Pour s’en convaincre, il suffit de considérer la dimension "collaborative" atteinte par
notre société et nos entreprises. Avec elle, nombre de tâches intermédiaires, d’emplois
rémunérés, vont disparaître. Mais tout aussi bien avec la robotique avancée, qui aura un
effet massif sur la productivité. Les experts McKinsey estiment à 6 300 milliards de dollars
(4 900 milliards d'euros), soit la masse salariale totale du travail manuel remplacé par ces
machines dans leur rapport 2013 sur les technologies dites de rupture qui vont se
déployer d’ici à 2025. Selon eux, des déplacements majeurs auront lieu entre entreprises,
et pas seulement dans l'industrie manufacturière. 230 millions de travailleurs
"intellectuels" vont être concernés par l'automatisation de la connaissance.
Bref, à l’heure où l’on parle de "troisième économie", nous devons prévoir un
nouveau déclin majeur du volume d'heures travaillées avec l'arrivée à maturité de nos
infrastructures informatiques (internet haut débit et mobile) et de nos savoir-faire
technologiques. C'est du moins ce que prévoient de nombreux économistes qui ne font
que confirmer cette tendance lourde à l'œuvre depuis la première révolution industrielle.
Alors pourquoi répéter sur tous les médias que la croissance et la compétitivité vont
inverser la courbe du chômage alors qu’un demi-siècle de croissance démontre le
contraire ? Cet aveuglement dans une économie où le chômage de masse atteint des
proportions désastreuses ne peut déboucher que sur un drame social.
La diminution du temps de travail ne
devrait poser aucun problème dans une France
où la création de richesses a augmenté de
1000% tandis que la population active n'a crû que
de 40% sur la même période.

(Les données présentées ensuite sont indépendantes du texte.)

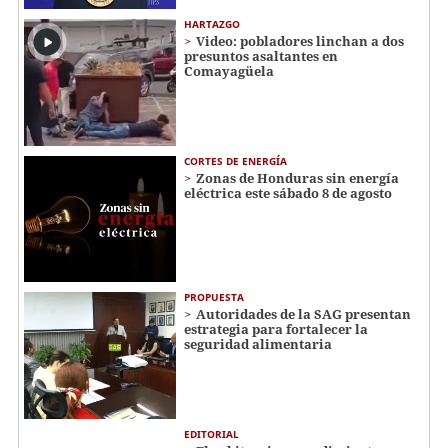
HARTAZGO
Video: pobladores linchan a dos
presuntos asaltantes en
Comayagüela
CORTES DE ENERGÍA
Zonas de Honduras sin energía
eléctrica este sábado 8 de agosto
PROPUESTA
Autoridades de la SAG presentan
estrategia para fortalecer la
seguridad alimentaria
EDITORIAL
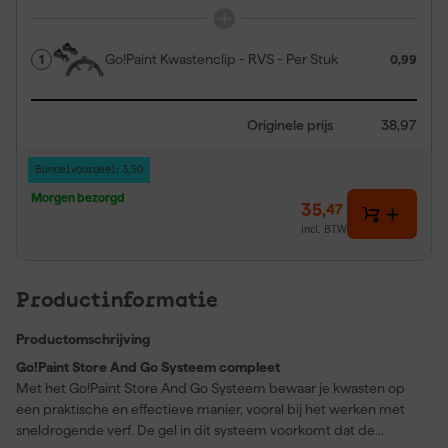
Go!Paint Kwastenclip - RVS - Per Stuk
1
0,99
Originele prijs
38,97
Bundelvoordeel: 3,50
Morgen bezorgd
35
,
47
incl. BTW
Productinformatie
Productomschrijving
Go!Paint Store And Go Systeem compleet
Met het Go!Paint Store And Go Systeem bewaar je kwasten op
een praktische en effectieve manier, vooral bij het werken met
sneldrogende verf. De gel in dit systeem voorkomt dat de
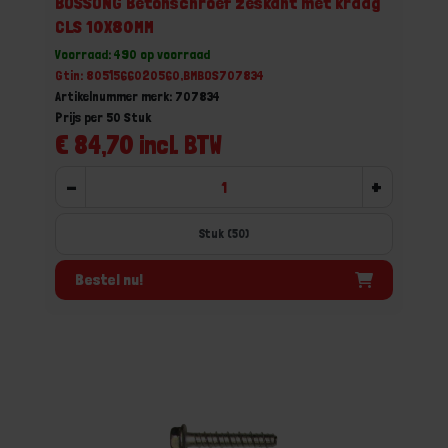
BOSSONG Betonschroef zeskant met kraag
CLS 10X80MM
Voorraad: 490 op voorraad
Gtin: 8051566020560,BMBOS707834
Artikelnummer merk: 707834
Prijs per 50 Stuk
€ 84,70 incl. BTW
-
+
Stuk (50)
Bestel nu!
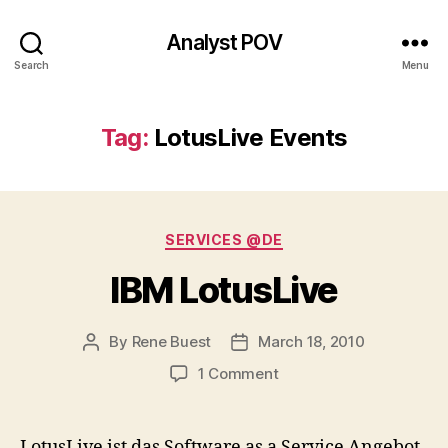
Analyst POV
Search
Menu
Tag:
LotusLive Events
Categories
SERVICES @DE
IBM LotusLive
By
Rene Buest
March 18, 2010
Post
Post
author
date
on
1 Comment
IBM
LotusLive
LotusLive ist das Software as a Service Angebot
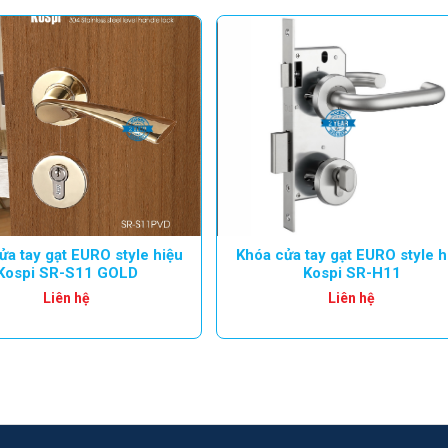
ửa tay gạt EURO style hiệu
Khóa cửa tay gạt EURO style h
Kospi SR-S11 GOLD
Kospi SR-H11
Liên hệ
Liên hệ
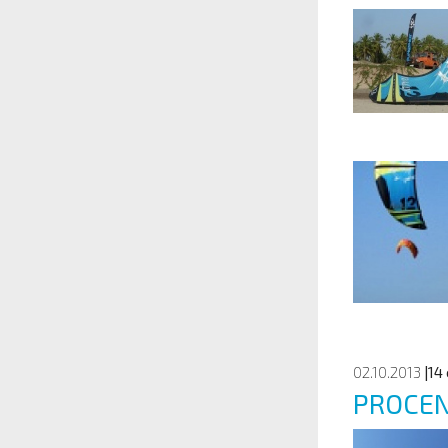
02.10.2013
|14
PROCE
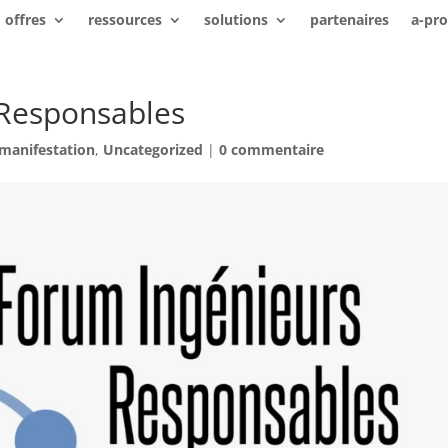
offres
ressources
solutions
partenaires
a-pr
 Responsables
manifestation
,
Uncategorized
|
0 commentaire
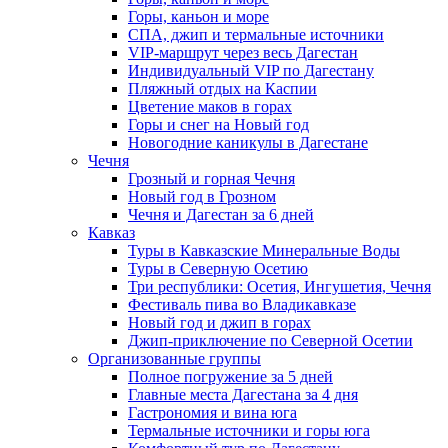
Горы, каньон и море
СПА, джип и термальные источники
VIP-маршрут через весь Дагестан
Индивидуальный VIP по Дагестану
Пляжный отдых на Каспии
Цветение маков в горах
Горы и снег на Новый год
Новогодние каникулы в Дагестане
Чечня
Грозный и горная Чечня
Новый год в Грозном
Чечня и Дагестан за 6 дней
Кавказ
Туры в Кавказские Минеральные Воды
Туры в Северную Осетию
Три республики: Осетия, Ингушетия, Чечня
Фестиваль пива во Владикавказе
Новый год и джип в горах
Джип-приключение по Северной Осетии
Организованные группы
Полное погружение за 5 дней
Главные места Дагестана за 4 дня
Гастрономия и вина юга
Термальные источники и горы юга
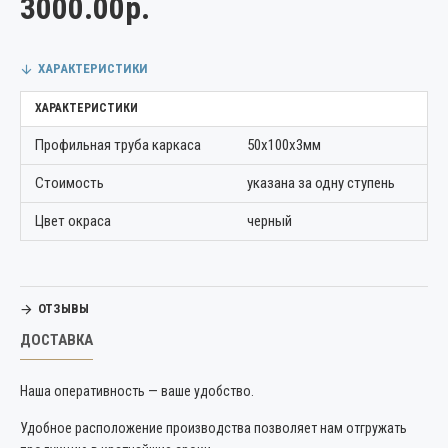
3000.00р.
ХАРАКТЕРИСТИКИ
ХАРАКТЕРИСТИКИ
Профильная труба каркаса
50х100х3мм
Стоимость
указана за одну ступень
Цвет окраса
черный
ОТЗЫВЫ
ДОСТАВКА
Наша оперативность — ваше удобство.
Удобное расположение производства позволяет нам отгружать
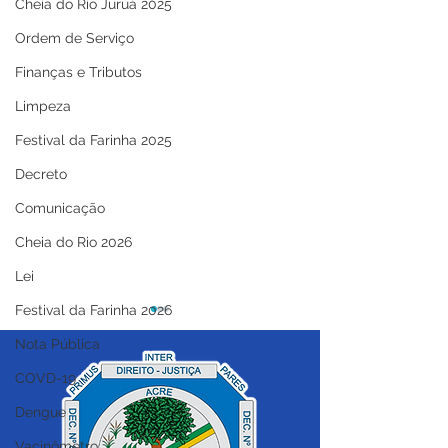
Cheia do Rio Juruá 2025
Ordem de Serviço
Finanças e Tributos
Limpeza
Festival da Farinha 2025
Decreto
Comunicação
Cheia do Rio 2026
Lei
Festival da Farinha 2026
Nota Pública
COVD-19
Dengue
Vacinômetro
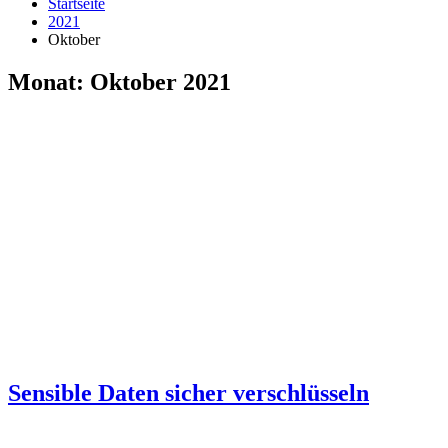
Startseite
2021
Oktober
Monat:
Oktober 2021
Sensible Daten sicher verschlüsseln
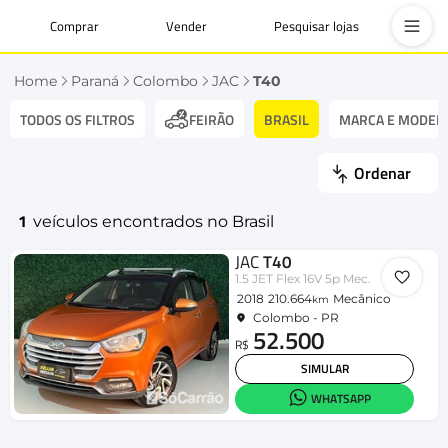
Comprar
Vender
Pesquisar lojas
Home
Paraná
Colombo
JAC
T40
TODOS OS FILTROS
BRASIL
MARCA E MODEL
FEIRÃO
Ordenar
1
veículos encontrados no Brasil
JAC
T40
1.5 JET Flex 16V 5p Mec.
2018
210.664
Mecânico
km
Colombo - PR
52.500
R$
SIMULAR
WHATSAPP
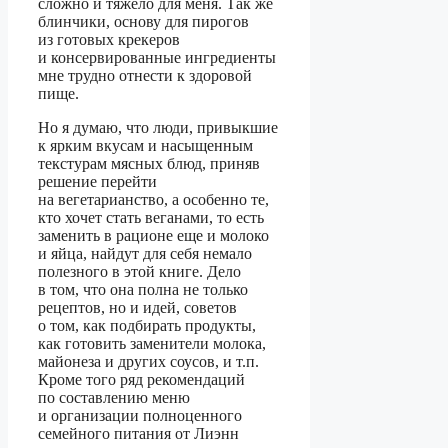
сложно и тяжело для меня. Так же
блинчики, основу для пирогов
из готовых крекеров
и консервированные ингредиенты
мне трудно отнести к здоровой
пище.
Но я думаю, что люди, привыкшие
к ярким вкусам и насыщенным
текстурам мясных блюд, приняв
решение перейти
на вегетарианство, а особенно те,
кто хочет стать веганами, то есть
заменить в рационе еще и молоко
и яйца, найдут для себя немало
полезного в этой книге. Дело
в том, что она полна не только
рецептов, но и идей, советов
о том, как подбирать продукты,
как готовить заменители молока,
майонеза и других соусов, и т.п.
Кроме того ряд рекомендаций
по составлению меню
и организации полноценного
семейного питания от Лиэнн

Il suffirait de répartir
équitablement les considérables gains de
productivité réalisés depuis les trente glorieuses
en ajustant la durée du travail et en augmentant
significativement les salaires pour renouer avec le
plein-emploi et maintenir un marché intérieur
prospère. Mais ce sont les dividendes versés aux
actionnaires qui ont capté l’essentiel des richesses
en passant de 4% en 1982 à 12% en 2007.
En Espagne, le président de la commission du budget a déclaré que « seule une
semaine de 32 heures en quatre jours peut obliger les entreprises à créer des emplois ». En
Belgique le nouveau Président du PS et les deux plus grands syndicats du pays font de la
réduction collective du temps de travail un objectif fondamental. En Allemagne, un appel a
été lancé par de nombreux économistes, syndicalistes, universitaires, pour mettre en place la
semaine de 30 h et la principale branche de la DGB, Verdi demande en Bade-Wurtemberg
une baisse de la durée du travail à 30 heures. Sans oublier la Confédération Européenne des
Syndicats qui se prononce ouvertement pour la réduction du temps de travail.
La semaine de 4 jours est la condition indispensable pour espérer un rééquilibrage
du marché du travail et échapper au fléau du chômage de masse.